Peraturan Pemerintah Penyelenggaraan Sistem dan Transaksi Elektronik (PSTE)

Peraturan Pemerintah Nomor 71 Tahun 2019 tentang Penyelenggaraan Sistem dan Transaksi Elektronik (PP PSTE) mencabut PP 82 Tahun 2012 tentang Penyelenggaraan Sistem dan Transaksi Elektronik. PP tersebut disahkan oleh Presiden Joko Widodo pada 4 Oktober 2019 dan diundangkan pada 10 Oktober 2019.

Peraturan Pemerintah tentang PSTE merupakan pengaturan lebih lanjut beberapa ketentuan dalam Undang-Undang Nomor 11 Tahun 2008 tentang Informasi dan Transaksi Elektronik, dan Undang-Undang Nomor 19 Tahun 2016 tentang Perubahan Atas UU 11 Tahun 2018 tentang ITE, yang dibentuk untuk menjamin pengakuan serta penghormatan atas hak dan kebebasan orang lain dan untuk memenuhi tuntutan yang adil sesuai dengan pertimbangan keamanan dan ketertiban umum dalam suatu masyarakat yang demokratis.
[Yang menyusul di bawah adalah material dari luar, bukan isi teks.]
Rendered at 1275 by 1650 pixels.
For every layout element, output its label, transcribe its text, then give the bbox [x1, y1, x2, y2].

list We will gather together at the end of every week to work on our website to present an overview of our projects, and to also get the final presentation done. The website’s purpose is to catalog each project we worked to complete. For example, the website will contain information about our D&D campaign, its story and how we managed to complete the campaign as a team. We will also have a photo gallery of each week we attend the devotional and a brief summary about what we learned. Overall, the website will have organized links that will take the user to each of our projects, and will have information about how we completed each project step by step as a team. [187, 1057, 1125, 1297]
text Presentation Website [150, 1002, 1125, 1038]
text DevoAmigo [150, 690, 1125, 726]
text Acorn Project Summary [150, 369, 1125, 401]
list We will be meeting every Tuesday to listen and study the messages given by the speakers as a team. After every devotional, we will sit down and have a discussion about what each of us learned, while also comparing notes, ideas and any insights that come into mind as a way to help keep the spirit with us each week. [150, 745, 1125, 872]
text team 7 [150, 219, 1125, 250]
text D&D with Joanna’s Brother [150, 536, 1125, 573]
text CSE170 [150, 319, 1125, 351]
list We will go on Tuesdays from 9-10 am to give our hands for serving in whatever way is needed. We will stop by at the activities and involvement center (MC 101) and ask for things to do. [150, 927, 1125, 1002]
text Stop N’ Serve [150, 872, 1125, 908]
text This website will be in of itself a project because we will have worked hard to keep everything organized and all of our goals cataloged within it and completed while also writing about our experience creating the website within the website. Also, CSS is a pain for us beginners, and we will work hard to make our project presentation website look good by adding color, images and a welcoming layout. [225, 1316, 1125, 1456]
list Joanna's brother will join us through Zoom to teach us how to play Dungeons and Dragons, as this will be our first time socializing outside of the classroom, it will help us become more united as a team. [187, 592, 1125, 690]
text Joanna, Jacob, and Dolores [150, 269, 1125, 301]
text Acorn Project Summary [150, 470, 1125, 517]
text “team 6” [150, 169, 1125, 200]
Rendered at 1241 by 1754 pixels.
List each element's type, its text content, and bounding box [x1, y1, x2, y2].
Beberapa ketentuan yang diperlukan pengaturan lebih lanjut, yaitu:

  • Kewajiban bagi setiap Penyelenggara Sistem Elektronik untuk menghapus informasi elektronik dan/atau dokumen elektronik yang tidak relevan yang berada di bawah kendalinya atas permintaan orang yang bersangkutan berdasarkan penetapan pengadilan;
  • Peran pemerintah dalam memfasilitasi pemanfaatan teknologi informasi dan transaksi elektronik, melindungi kepentingan umum dari segala jenis gangguan sebagai akibat penyalahgunaan informasi elektronik dan transaksi elektronik yang mengganggu ketertiban umum, dan mencegah penyebarluasan dan penggunaan informasi elektronik dan/atau dokumen elektronik yang memiliki muatan yang dilarang sesuai dengan ketentuan peraturan perundang-undangan.

Dalam penyelenggaraan sistem elektronik, setiap PSE memiliki kewajiban sebagai berikut:

  • Menyelenggarakan sistem elektronik secara andal, aman dan bertanggung jawab (Pasal 3);
  • Tidak memuat dan/atau memfasilitasi penyebaran informasi/dokumen elektronik yang dilarang UU (Pasal 5);
  • Melakukan pendaftaran sistem elektronik (Pasal 6);
  • Melaksanakan prinsip pelindungan data pribadi (Pasal 14);
  • Menghapus informasi/dokumen elektronik yang tidak relevan (Pasal 15);
  • Melakukan pengelolaan, pemrosesan, dan penyimpanan sistem/data elektronik di Indonesia oleh PSE Lingkup Publik (Pasal 20);
  • Memberi akses dalam rangka pengawasan dan penegakan hukum oleh PSE Lingkup Privat (Pasal 21).